National planning tool for the implementation of the ramsar convention on wetlands - Ninth Conference of Contracting Parties to the Convention on Wetlands
Department of the Environment, Water, Heritage and the Arts
- National planning tool for the implementation of the ramsar convention on wetlands - Ninth Conference of Contracting Parties to the Convention on Wetlands (PDF - 786 KB)

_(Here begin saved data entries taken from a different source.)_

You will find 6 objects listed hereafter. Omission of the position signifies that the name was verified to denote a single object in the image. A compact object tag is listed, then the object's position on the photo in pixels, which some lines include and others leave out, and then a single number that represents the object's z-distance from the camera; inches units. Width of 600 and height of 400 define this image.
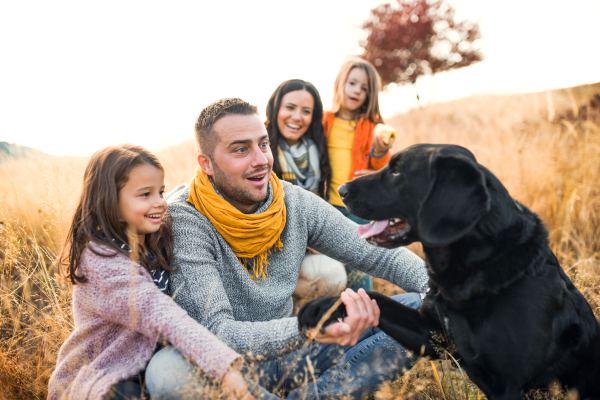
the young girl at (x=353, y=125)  138.9
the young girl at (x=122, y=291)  56.7
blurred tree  535.5
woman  127.8
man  64.7
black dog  55.7
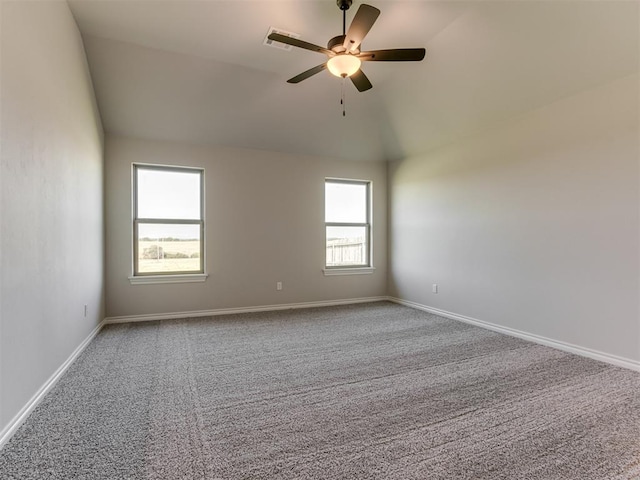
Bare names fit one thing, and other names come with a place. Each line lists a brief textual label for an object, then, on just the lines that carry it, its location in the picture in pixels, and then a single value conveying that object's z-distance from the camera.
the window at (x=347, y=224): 5.47
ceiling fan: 2.12
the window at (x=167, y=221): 4.38
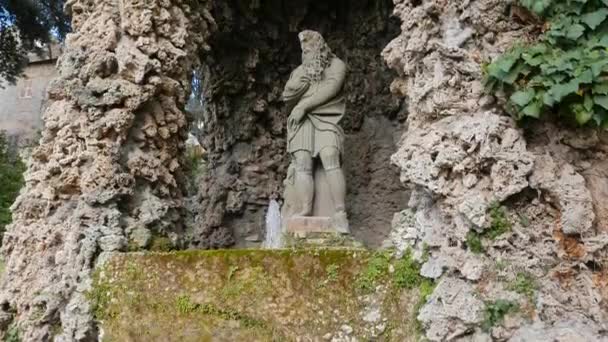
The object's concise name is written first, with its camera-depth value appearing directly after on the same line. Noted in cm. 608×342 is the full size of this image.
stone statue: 417
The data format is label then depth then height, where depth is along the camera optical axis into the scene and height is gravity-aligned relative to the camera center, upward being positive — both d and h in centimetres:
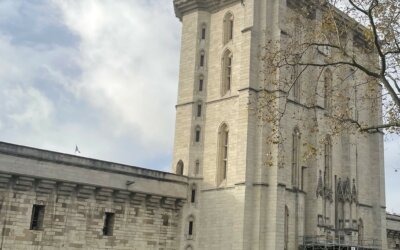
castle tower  3294 +726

- National planning tool for the implementation of the ramsar convention on wetlands - Ninth Conference of Contracting Parties to the Convention on Wetlands (RTF - 3,416 KB)
About the report
Australia has made substantial progress towards fulfilling its obligations under the Convention on Wetlands (Ramsar, Iran, 1971) in the last triennium. Key achievements include:
- Wise Use of Wetlands
- Raising Awareness of Wetlands
- Progress towards Universal Membership
- Building institutional capacity for Wise Use
- Conservation of Ramsar sites
- Designation of New Ramsar sites
- International Cooperation
This report has been prepared by the Department of the Environment, Water, Heritage and the Arts incorporating information provided by other Commonwealth Departments, each of the State and Territory governments and from non-government organisations with an interest in wetlands.
It is useful to keep in mind when reading Australia's National Report that the Commonwealth of Australia is a federation of six self-governing States - New South Wales, Victoria, Queensland, South Australia, Western Australia and Tasmania, and two self-governing Territories - the Northern Territory and the Australian Capital Territory.
Under the Australian system there are three levels of government - Federal (Commonwealth), State/Territory, and local - each with their own responsibilities regarding the environment. The Commonwealth is responsible for managing natural resources on Commonwealth owned and managed land, such as Shoalwater and Corio Bays Ramsar site and Pulu Keeling National Park. The Commonwealth is also responsible for facilitating co-operative implementation of Australia's international environmental responsibilities and the development of national environmental policies, standards and guidelines. In addition, the Commonwealth works to ensure that the policies and practices of the States and Territories do not adversely impact on areas outside their jurisdictions.
The States and Territories are responsible for participating in the development of national policies, standards and guidelines and have primary responsibility for the management of natural resources within their respective jurisdictions. They are also responsible for the development and implementation of their own State or Territory environmental policies and legislation.
Local governments are responsible for the development and implementation of local environmental policies in co-operation with other levels of Government and their local communities.
In practice, the three levels of government frequently co-operate in the area of environmental management and Australia has consultative councils in place to facilitate inter-jurisdictional cooperation. The primary inter-governmental councils for the development, coordination and implementation of environmental policy are the Council of Australian Governments and the Natural Resource Management Ministerial Council.